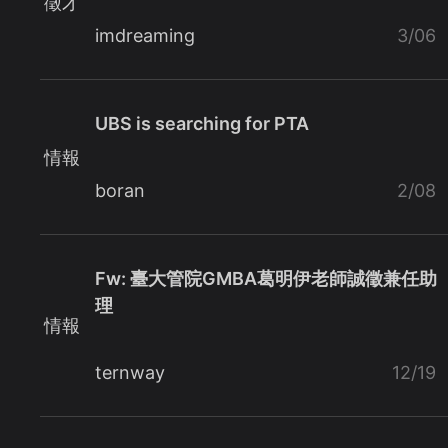
徵才
imdreaming
3/06
UBS is searching for PTA
情報
boran
2/08
Fw: 臺大管院GMBA葛明伊老師誠徵兼任助
理
情報
ternway
12/19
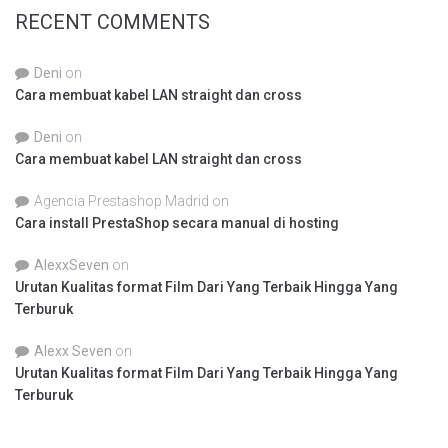
RECENT COMMENTS
Deni
on
Cara membuat kabel LAN straight dan cross
Deni
on
Cara membuat kabel LAN straight dan cross
Agencia Prestashop Madrid
on
Cara install PrestaShop secara manual di hosting
AlexxSeven
on
Urutan Kualitas format Film Dari Yang Terbaik Hingga Yang
Terburuk
Alexx Seven
on
Urutan Kualitas format Film Dari Yang Terbaik Hingga Yang
Terburuk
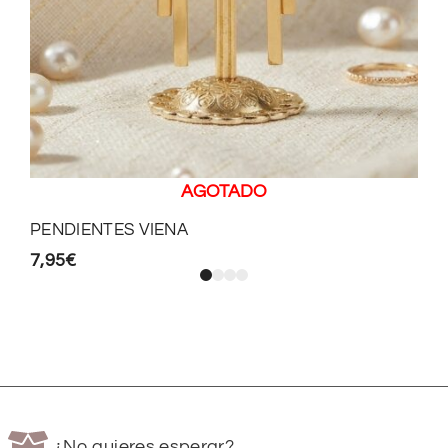
AGOTADO
PENDIENTES VIENA
7,95
€
¿No quieres esperar?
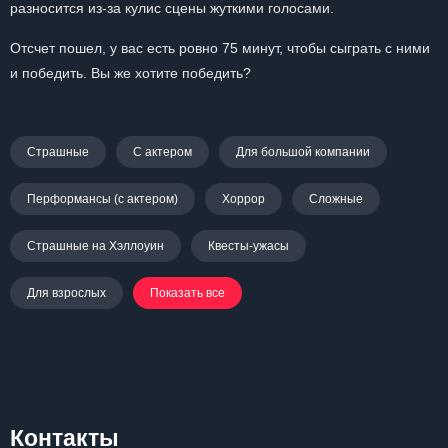
разносится из-за кулис сцены жуткими голосами.
Отсчет пошел, у вас есть ровно 75 минут, чтобы сыграть с ними
и победить. Вы же хотите победить?
Страшные
С актером
Для большой компании
Перформансы (с актером)
Хоррор
Сложные
Страшные на Хэллоуин
Квесты-ужасы
Для взрослых
Показать все
Контакты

# # # # # # #

▶ _What this task involves_
Arrange the text lines from all of the items above into one numbered list, skipping any blank lines. Leave the pictures out of the answer.

▶ _Exercise output_
1. 徵才
2. imdreaming
3. 3/06
4. UBS is searching for PTA
5. 情報
6. boran
7. 2/08
8. Fw: 臺大管院GMBA葛明伊老師誠徵兼任助
9. 理
10. 情報
11. ternway
12. 12/19
13. RECENT COMMENTS
14. Deni
15. on
16. Cara membuat kabel LAN straight dan cross
17. Deni
18. on
19. Cara membuat kabel LAN straight dan cross
20. Agencia Prestashop Madrid
21. on
22. Cara install PrestaShop secara manual di hosting
23. AlexxSeven
24. on
25. Urutan Kualitas format Film Dari Yang Terbaik Hingga Yang
26. Terburuk
27. Alexx Seven
28. on
29. Urutan Kualitas format Film Dari Yang Terbaik Hingga Yang
30. Terburuk
31. AGOTADO
32. PENDIENTES VIENA
33. 7,95
34. €
35. ¿No quieres esperar?
36. разносится из-за кулис сцены жуткими голосами.
37. Отсчет пошел, у вас есть ровно 75 минут, чтобы сыграть с ними
38. и победить. Вы же хотите победить?
39. Страшные
40. С актером
41. Для большой компании
42. Перформансы (с актером)
43. Хоррор
44. Сложные
45. Страшные на Хэллоуин
46. Квесты-ужасы
47. Для взрослых
48. Показать все
49. Контакты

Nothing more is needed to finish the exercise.